Winds of change blow through AK Party

The changes in the AK Party as the 2019 elections approach is directly connected with Turkey and the region's transformation

Following the April 16 constitutional referendum, Turkey gained a new administrative system as well as an early competitive environment for the 2019 elections. Three elections will be held in 2019. The first will be local elections followed by parliamentary elections and the presidential election on the same day.

Considering 2019 today, the Justice and Development Party (AK Party) is placed favorably in all three elections. Even though those who watch Turkish politics from afar and mix intentions with facts claim that the AK Party’s chances of winning have lessened, this is not true. It is the AK Party’s pragmatism and understanding of change that has allowed it to stay in power and that has advanced it as the strongest party for the upcoming elections.

One of the most important characteristics of the AK Party is its ability to realize change while in power and change in continuity. In other words, the AK Party has succeeded in changing, while keeping itself at the center.

We must say that President Recep Tayyip Erdoğan’s leadership has played an important role in this process. At the basis of the political performance Erdoğan has displayed since 2002, it is not only that he has carried the public to the center of politics, but he also has placed them directly in the center of the administration. Erdoğan has always openly and clearly stated the need for change each time and adapted his party transparently during the process.

So, why is the AK Party changing? Why does it feel that it must change? Why is Erdoğan, as AK Party leader, saying that 2017 will be a year of change for the party?

My answers to these questions are as follows. The factors that carried the AK Party to power in 2002 are vastly different from what keeps it in power today, and the factors that will likely carry it to power in the future are even more different.

Why? Let me try to briefly answer this question from the general to the specific.

1) Above all else, the world of 2017 is very different from that of 2002. It is not possible to understand or describe the political stage of today through the globalization stories of the 1990s. Today’s international relations are miles away from the dreams of a liberal, universalist base. We are altogether experiencing the painful, harsh world of realism. Actors on the international stage are made to speak not of unity among actors, unification or nuclear disarmament, but of conflict, division, war, nuclear arms and forced displacement. In short, the global environment is hardening and polarizing.

2) Not just in Turkey, but also in the entire Middle East, the Westernization paradigm is losing its significance. The understanding that the West is the source of civilization whereas the Middle East is the consumer of civilization is losing credence. The idea that the West represents the ideal situation of humanity is marginalizing.
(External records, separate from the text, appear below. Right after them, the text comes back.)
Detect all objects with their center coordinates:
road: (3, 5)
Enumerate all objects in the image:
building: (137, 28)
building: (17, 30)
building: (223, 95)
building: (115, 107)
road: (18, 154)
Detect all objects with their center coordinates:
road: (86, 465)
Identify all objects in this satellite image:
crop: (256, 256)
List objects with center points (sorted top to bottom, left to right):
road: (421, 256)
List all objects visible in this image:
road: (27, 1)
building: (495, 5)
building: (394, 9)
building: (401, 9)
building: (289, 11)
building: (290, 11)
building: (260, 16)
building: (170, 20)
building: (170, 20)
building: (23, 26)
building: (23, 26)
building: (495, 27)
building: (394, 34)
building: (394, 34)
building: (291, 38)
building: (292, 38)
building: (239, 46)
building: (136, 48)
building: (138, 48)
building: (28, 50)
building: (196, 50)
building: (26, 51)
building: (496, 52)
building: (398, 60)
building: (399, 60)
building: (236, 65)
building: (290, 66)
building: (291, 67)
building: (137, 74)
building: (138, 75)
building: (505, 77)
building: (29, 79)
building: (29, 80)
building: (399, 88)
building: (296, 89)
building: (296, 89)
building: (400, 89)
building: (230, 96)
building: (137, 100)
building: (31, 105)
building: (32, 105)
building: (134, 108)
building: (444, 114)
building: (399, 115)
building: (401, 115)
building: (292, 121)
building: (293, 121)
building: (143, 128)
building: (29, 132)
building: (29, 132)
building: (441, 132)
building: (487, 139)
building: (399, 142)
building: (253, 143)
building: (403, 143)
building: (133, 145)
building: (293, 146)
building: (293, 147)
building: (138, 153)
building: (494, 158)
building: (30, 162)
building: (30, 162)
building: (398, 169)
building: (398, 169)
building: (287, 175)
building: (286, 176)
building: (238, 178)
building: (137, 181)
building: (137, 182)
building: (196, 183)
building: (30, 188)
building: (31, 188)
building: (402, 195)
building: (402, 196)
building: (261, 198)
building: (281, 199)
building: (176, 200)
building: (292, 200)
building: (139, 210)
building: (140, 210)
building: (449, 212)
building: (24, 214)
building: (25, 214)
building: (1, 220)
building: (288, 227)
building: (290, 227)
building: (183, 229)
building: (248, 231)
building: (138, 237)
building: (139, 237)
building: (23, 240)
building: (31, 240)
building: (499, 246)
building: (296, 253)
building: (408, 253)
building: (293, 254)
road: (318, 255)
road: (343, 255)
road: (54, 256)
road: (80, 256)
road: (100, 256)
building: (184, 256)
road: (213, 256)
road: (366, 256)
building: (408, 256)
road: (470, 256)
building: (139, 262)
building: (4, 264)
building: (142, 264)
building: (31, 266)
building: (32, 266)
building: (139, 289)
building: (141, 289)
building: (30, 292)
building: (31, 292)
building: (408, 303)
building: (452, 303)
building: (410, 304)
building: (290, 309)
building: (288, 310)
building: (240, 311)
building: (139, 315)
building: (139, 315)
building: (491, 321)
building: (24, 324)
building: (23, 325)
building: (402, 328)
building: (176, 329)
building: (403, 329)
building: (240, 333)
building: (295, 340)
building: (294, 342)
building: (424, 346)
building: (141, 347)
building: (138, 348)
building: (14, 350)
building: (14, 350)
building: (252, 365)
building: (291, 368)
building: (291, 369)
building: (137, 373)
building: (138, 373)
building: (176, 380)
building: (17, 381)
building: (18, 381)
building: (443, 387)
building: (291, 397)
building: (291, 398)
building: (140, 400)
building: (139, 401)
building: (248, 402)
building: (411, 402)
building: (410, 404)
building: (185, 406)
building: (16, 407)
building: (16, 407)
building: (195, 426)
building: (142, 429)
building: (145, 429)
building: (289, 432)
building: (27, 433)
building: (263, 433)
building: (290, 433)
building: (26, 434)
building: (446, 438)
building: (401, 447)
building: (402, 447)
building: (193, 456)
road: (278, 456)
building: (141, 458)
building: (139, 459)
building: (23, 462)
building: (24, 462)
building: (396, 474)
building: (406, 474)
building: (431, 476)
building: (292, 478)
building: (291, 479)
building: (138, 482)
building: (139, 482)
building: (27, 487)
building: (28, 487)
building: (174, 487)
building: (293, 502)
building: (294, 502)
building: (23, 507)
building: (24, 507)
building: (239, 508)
We are no longer at a stage where the West’s prescriptions of development and modernization are the future scenario. Following July 15, Turkey shut its period of Westernization. After that day, Western countries began to be regarded as actors with whom equal relations could be established.

3) The rise in instability in Turkey’s region and the entrenchment of crises and conflicts in its environment has brought with it an expectation among the Turkish public for the creation of effective security policies, and the public has begun to demand more security from the state. Today, the people give more precedence to security policies compared to 2002 and consider the continuity of the country to be its first and foremost priority. In this sense, there is a dense sensitivity and awareness of the threat of terrorism and invasion among Turkey’s public.

4) In contrast to 2002, it is not only that politics has gained regard in the eyes of the public, there are also greater expectations from politics. The people no longer only regard politics as an ideological effort where macro problems are resolved, but also as a technical effort where micro problems are fixed.

5) This ongoing change on the outside is also compelling the AK Party to change. In this sense, the AK Party’s obligation to change is connected with Turkey, the region and the international political sphere’s transformation. AK Party elites believe that if they do not change, they will be distanced. Therefore, they are engaging in an encompassing political discourse, listening to bottom-up demands and continuing the search for a response to the center of the public.

Those who continue to argue that the AK Party is going from liberal to illiberal need to take a look at the kind of illiberalness that has pervaded the regional and global arena and perhaps then they can look at Turkey more realistically and rationally.